━━ Provided entries ━━

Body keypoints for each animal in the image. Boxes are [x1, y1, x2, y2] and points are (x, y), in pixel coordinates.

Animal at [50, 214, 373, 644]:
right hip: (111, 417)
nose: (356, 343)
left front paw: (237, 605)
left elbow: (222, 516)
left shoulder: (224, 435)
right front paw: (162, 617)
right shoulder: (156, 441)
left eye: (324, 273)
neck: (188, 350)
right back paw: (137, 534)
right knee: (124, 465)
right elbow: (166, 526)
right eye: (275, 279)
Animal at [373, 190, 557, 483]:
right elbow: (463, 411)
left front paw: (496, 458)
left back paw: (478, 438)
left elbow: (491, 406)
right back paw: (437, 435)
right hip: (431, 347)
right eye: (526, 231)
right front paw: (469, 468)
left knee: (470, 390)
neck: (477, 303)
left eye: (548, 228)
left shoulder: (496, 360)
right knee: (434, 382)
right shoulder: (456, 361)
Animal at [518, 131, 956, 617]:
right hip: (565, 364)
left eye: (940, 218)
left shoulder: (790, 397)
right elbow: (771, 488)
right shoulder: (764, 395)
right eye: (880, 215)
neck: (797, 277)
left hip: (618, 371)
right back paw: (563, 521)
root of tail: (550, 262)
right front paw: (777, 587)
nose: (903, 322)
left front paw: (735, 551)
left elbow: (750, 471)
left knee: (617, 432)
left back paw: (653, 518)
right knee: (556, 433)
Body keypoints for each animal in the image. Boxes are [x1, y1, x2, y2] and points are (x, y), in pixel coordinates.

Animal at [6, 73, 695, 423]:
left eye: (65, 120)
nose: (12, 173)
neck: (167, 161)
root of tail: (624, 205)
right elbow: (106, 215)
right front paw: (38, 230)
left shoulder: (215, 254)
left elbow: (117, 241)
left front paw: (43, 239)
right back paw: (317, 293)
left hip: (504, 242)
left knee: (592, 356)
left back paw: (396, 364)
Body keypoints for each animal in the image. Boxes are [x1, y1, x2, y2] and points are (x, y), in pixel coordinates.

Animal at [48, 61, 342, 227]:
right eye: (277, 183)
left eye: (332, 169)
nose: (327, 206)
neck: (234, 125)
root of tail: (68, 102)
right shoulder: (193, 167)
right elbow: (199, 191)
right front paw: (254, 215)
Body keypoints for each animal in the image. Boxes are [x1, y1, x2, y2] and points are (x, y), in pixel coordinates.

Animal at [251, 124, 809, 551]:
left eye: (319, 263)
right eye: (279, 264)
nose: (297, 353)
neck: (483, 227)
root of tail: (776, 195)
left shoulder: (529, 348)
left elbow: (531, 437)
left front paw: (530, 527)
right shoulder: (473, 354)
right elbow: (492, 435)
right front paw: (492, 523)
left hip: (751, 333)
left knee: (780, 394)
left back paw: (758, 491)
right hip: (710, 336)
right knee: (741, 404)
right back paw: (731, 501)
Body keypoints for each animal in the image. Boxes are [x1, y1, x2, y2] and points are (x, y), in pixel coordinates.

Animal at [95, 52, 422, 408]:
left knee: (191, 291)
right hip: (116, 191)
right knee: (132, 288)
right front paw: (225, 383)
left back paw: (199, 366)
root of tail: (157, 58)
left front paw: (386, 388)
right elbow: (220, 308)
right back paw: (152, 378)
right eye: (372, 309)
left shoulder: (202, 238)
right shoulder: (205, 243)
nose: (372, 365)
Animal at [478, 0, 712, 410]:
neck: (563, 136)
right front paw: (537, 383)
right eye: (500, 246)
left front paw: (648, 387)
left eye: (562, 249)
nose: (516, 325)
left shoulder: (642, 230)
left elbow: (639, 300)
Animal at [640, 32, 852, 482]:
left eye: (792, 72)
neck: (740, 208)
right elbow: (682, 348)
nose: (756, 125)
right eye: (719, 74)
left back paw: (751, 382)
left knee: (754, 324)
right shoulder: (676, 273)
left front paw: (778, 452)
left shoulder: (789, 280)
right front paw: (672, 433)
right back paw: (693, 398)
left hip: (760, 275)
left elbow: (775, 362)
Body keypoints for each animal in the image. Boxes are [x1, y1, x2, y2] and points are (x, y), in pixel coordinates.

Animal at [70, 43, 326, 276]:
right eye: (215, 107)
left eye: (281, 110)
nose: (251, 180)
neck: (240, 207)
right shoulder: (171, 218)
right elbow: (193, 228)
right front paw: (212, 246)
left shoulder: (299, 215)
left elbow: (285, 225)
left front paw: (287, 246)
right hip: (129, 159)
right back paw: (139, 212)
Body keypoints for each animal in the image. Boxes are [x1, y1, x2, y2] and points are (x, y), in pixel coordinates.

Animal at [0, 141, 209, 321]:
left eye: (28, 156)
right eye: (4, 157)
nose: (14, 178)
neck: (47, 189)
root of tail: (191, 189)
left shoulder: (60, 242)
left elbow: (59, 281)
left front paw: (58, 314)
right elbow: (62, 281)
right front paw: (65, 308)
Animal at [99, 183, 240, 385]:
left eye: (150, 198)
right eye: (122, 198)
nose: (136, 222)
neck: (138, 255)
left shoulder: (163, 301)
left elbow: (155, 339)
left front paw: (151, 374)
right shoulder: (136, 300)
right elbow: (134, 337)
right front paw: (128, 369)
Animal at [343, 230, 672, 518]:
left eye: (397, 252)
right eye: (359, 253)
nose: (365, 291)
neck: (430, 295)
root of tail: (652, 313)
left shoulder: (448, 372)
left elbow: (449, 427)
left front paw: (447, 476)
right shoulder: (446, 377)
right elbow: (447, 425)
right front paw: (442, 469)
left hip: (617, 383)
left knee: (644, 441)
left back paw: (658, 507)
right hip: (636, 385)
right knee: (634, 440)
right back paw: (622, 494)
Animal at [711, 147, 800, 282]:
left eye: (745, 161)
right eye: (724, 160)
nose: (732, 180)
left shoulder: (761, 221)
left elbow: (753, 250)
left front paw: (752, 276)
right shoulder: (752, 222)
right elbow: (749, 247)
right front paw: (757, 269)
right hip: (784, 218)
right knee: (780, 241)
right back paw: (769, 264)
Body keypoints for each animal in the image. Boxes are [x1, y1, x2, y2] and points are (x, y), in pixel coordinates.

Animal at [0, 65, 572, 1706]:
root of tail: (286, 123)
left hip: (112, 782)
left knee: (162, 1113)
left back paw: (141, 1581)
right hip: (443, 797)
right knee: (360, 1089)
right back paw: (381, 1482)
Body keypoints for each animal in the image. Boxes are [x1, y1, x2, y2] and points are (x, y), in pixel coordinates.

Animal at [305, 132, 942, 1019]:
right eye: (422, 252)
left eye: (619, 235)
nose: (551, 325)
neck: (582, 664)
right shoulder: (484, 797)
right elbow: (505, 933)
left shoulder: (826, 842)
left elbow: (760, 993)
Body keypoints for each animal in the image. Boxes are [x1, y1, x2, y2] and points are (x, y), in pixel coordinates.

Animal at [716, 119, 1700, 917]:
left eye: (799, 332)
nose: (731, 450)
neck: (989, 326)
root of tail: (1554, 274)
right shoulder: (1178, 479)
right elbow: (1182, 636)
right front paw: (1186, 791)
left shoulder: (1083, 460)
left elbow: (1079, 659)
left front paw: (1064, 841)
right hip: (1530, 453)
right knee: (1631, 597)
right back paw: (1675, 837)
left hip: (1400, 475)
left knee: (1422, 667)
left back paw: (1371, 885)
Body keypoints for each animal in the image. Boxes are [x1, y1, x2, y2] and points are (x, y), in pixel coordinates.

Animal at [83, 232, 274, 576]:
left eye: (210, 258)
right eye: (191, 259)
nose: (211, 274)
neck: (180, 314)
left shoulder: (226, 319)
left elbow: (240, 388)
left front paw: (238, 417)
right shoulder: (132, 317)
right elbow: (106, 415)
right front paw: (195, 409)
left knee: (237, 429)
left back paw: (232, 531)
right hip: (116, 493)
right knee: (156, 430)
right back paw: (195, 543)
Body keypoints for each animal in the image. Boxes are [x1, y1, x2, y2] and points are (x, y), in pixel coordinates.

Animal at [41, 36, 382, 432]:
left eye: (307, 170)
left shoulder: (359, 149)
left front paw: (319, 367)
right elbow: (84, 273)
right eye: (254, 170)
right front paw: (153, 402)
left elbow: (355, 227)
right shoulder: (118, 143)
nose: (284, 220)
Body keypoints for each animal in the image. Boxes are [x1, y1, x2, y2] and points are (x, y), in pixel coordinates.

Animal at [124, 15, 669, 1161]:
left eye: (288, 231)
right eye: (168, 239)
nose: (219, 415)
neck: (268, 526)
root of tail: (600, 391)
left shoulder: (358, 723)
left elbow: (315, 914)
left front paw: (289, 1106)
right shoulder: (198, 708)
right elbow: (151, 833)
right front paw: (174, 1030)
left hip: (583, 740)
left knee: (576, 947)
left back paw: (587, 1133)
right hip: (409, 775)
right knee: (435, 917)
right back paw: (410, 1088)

━━━

Prompt
Begin at the line that has "neck: (989, 326)" in the entries above; stop after the line that has "right shoulder: (118, 143)". Transcribe exactly those lines and no others.

Solution to the exercise
neck: (989, 326)
root of tail: (1554, 274)
right shoulder: (1178, 479)
right elbow: (1182, 636)
right front paw: (1186, 791)
left shoulder: (1083, 460)
left elbow: (1079, 659)
left front paw: (1064, 841)
right hip: (1530, 453)
right knee: (1631, 597)
right back paw: (1675, 837)
left hip: (1400, 475)
left knee: (1422, 667)
left back paw: (1371, 885)
Body keypoints for each animal in the image. Boxes are [x1, y1, x2, y2] and points are (x, y), in pixel coordinates.

Animal at [83, 232, 274, 576]:
left eye: (210, 258)
right eye: (191, 259)
nose: (211, 274)
neck: (180, 314)
left shoulder: (226, 319)
left elbow: (240, 388)
left front paw: (238, 417)
right shoulder: (132, 317)
right elbow: (106, 415)
right front paw: (195, 409)
left knee: (237, 429)
left back paw: (232, 531)
right hip: (116, 493)
right knee: (156, 430)
right back paw: (195, 543)
Body keypoints for each animal in the image. Boxes are [x1, y1, x2, y2] and points are (x, y), in pixel coordinates.

Animal at [41, 36, 382, 432]:
left eye: (307, 170)
left shoulder: (359, 149)
left front paw: (319, 367)
right elbow: (84, 273)
right eye: (254, 170)
right front paw: (153, 402)
left elbow: (355, 227)
right shoulder: (118, 143)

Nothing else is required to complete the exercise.